Selected Group Exhibitions include The Diane and Sandy Besser Collection, de Young Museum, San Francisco, California, 2007; Sattelite Exhibitions, Bridge Art Fair, Miami, Florida, 2007; Scope, New York, 2006; Nova, Chicago, Illinois, 2006; Identity-Sexuality-Gender, Contemporary Art, Collection of Thomas Robertello, Kinsey Institute Gallery, Bloomington, Indiana, 2005.

Selected Collections include Albrecht Knox, Buffalo, New York; Kemper Museum of Art, Kansas City, Missouri; Chicago Art Institute; Fogg Art Museum Seattle, Washington; de Young Museum of Art, San Francisco, California; The Milwaukee Art Museum; National Museum of Women in the Arts, Washington, D.C.; Whitney Museum of American Art, New York, New York; and Yale University Art Gallery, New Haven, Connecticut.

Awards include Art Omi International Artists’ Residency, 2008; Inspiration Grant, Satellite Exhibitions, 2007; Creative Capital Development Program, 2007; Art In the Loop, Laura DeAngelis Celestial Flyaways, 2006; Avenue of the Arts public arts project grant, 2002; and Charlotte Street Fund, 2002.

Accomplishments include (1997-present) Owner and director of Fahrenheit Gallery; Contributing writer and illustrator to Review Magazine; Contributing writer to Art Tattler, and Cofounder of Satellite Exhibitions.

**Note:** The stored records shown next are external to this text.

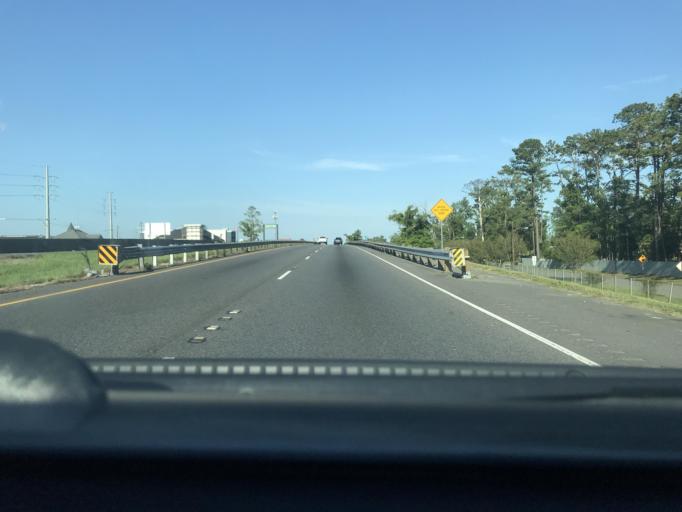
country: US
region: Louisiana
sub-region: Calcasieu Parish
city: Prien
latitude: 30.1968
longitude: -93.2428
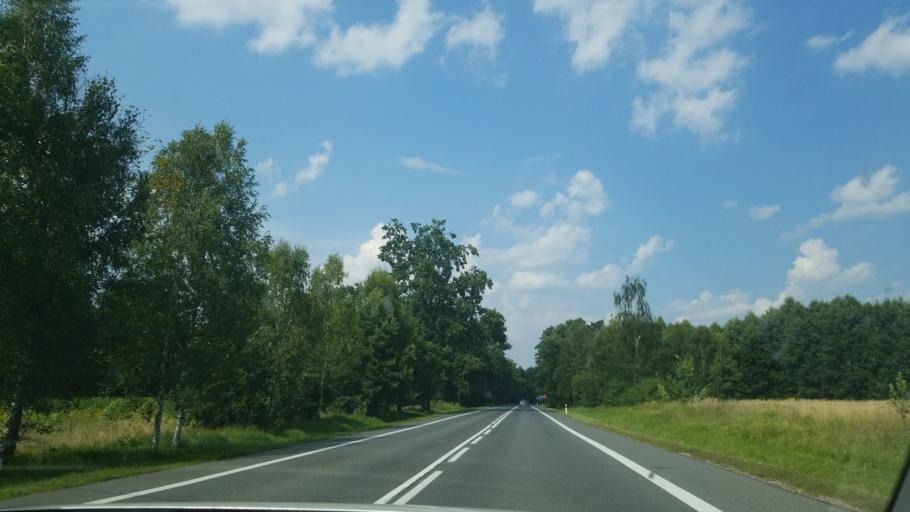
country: PL
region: Subcarpathian Voivodeship
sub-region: Powiat nizanski
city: Zarzecze
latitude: 50.5461
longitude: 22.2285
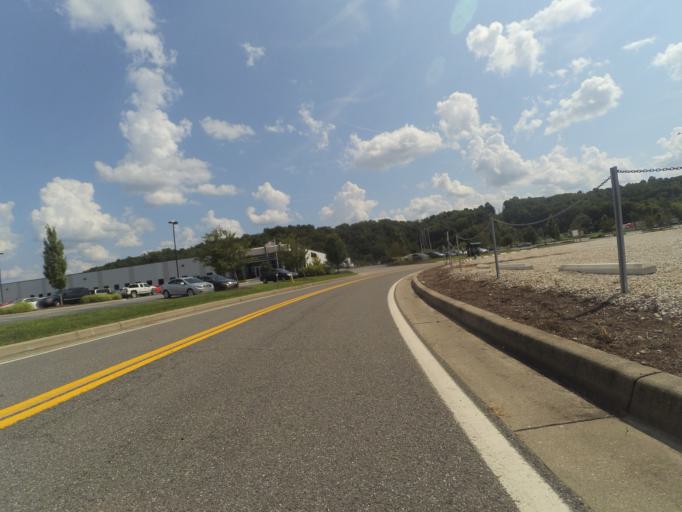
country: US
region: West Virginia
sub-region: Cabell County
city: Huntington
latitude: 38.3948
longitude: -82.4212
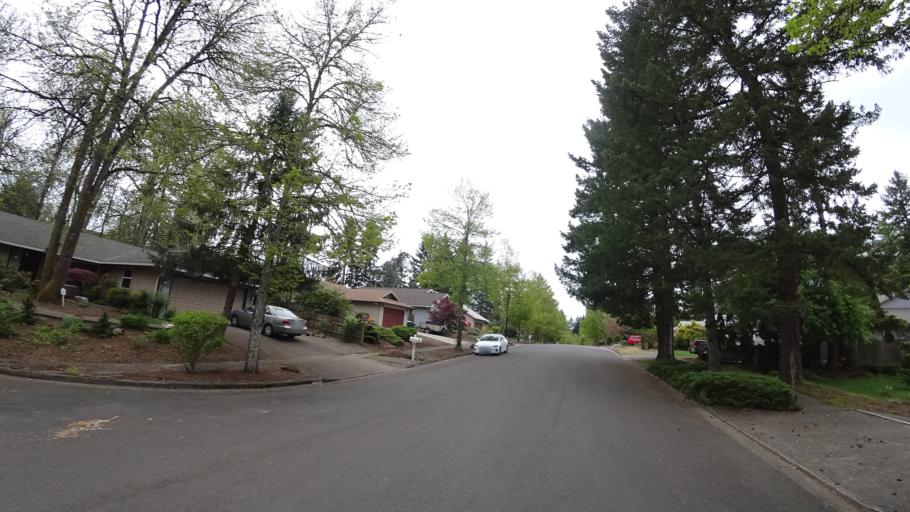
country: US
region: Oregon
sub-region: Washington County
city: Beaverton
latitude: 45.4626
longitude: -122.8269
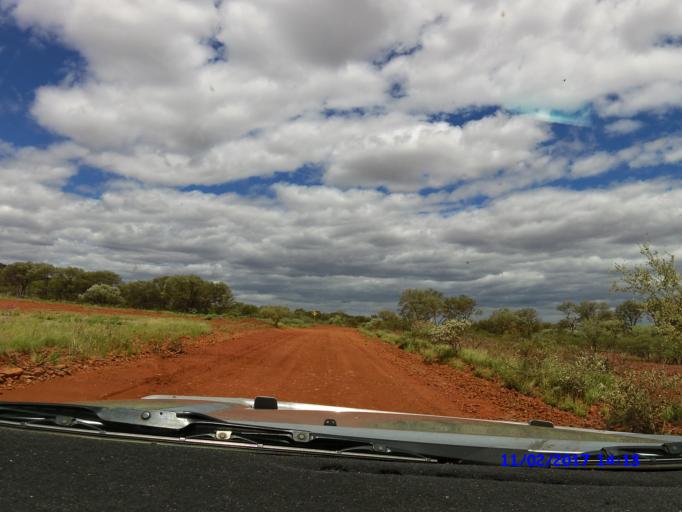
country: AU
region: Western Australia
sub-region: Ashburton
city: Tom Price
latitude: -23.0262
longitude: 117.9082
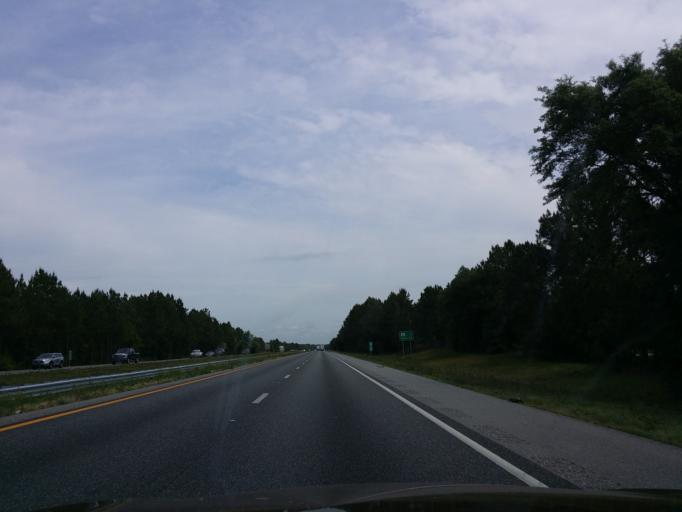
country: US
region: Florida
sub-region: Hernando County
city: Hill 'n Dale
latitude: 28.5365
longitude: -82.2369
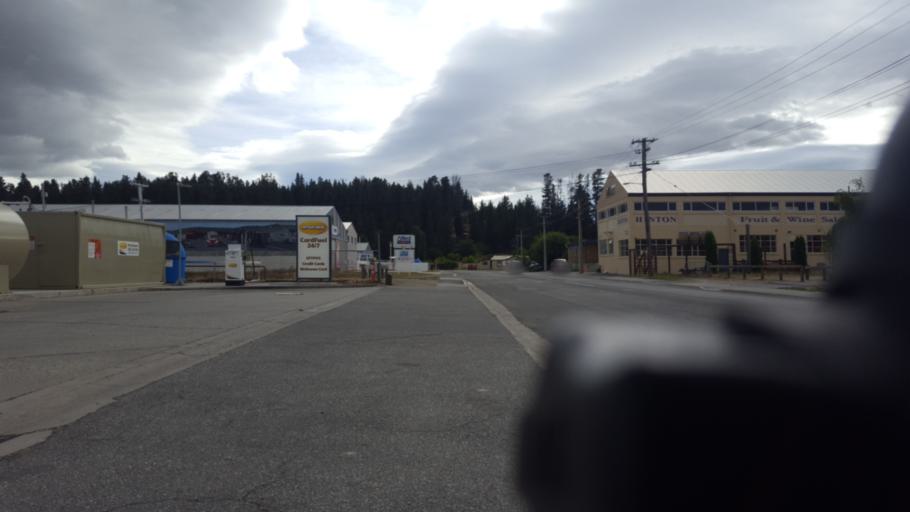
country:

Peregrine Honig has been printing with Landfall Press, Inc. for more than ten years. Her ideas and images challenge issues of beauty and social hierarchies. Honig’s recent collaboration with Landfall, Widow, deals with the complex culture of the fashion industry.

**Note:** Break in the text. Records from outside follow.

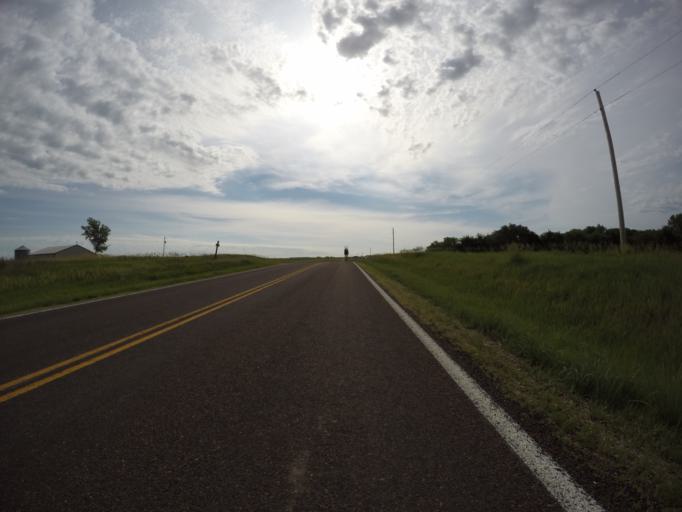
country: US
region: Kansas
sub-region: Republic County
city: Belleville
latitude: 39.7124
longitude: -97.3466
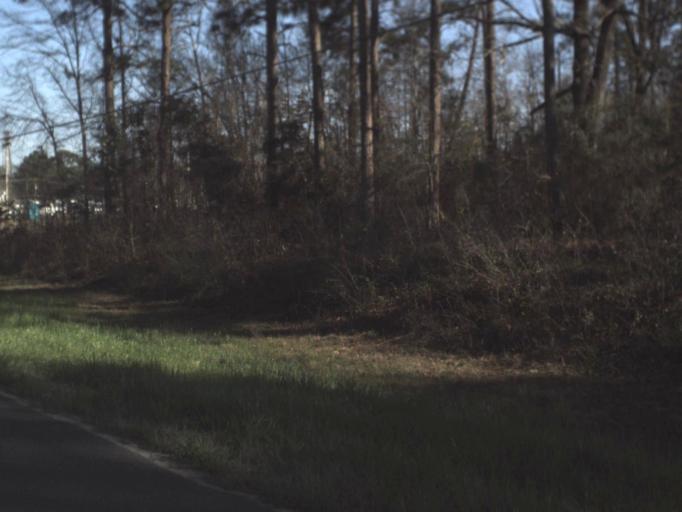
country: US
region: Florida
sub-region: Jackson County
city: Marianna
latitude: 30.7841
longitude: -85.2737
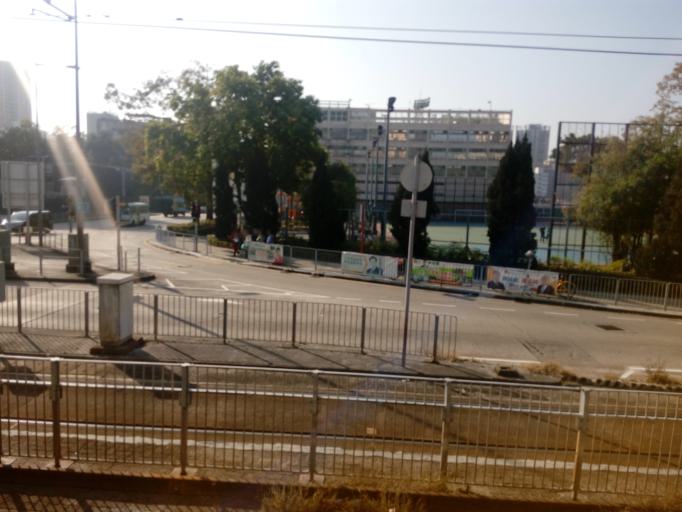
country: HK
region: Yuen Long
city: Yuen Long Kau Hui
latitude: 22.4446
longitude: 114.0220
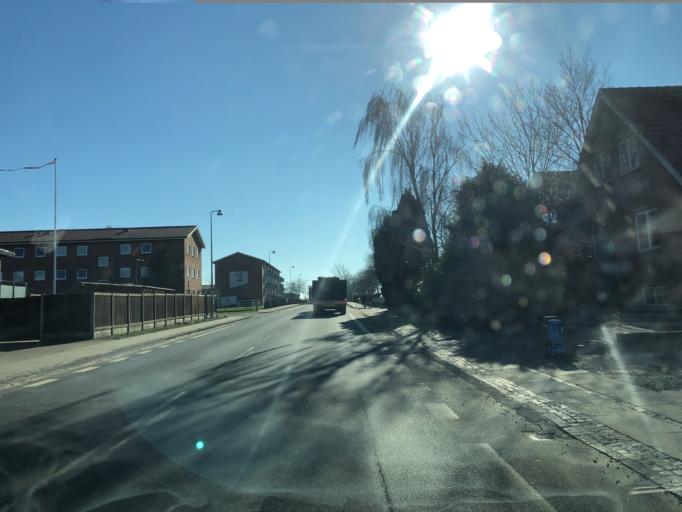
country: DK
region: Central Jutland
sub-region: Ikast-Brande Kommune
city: Ikast
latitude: 56.1398
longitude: 9.1644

Widow, is published in the format of a glossy one-volume fashion magazine and includes an audio component (the final studio recording of Jimmy Carl Black, the drummer for Captain Beefheart and Frank Zappa and the Mothers of Invention), 186 images of her work, essays, a poster, and photographed portraits. The first 500 (the Deluxe Edition) include a reading glove by designer Peggy Noland. •Widow• draws lines between the fashion industry and the fine art world and is available as a limited edition of 1500. This unique venture has never been done before by any fine art publisher.

Peregrine Honig, from the Exposed Series, 2008.

Peregrine Honig, Widow (inside pages) with Snuff Black disc, 2010.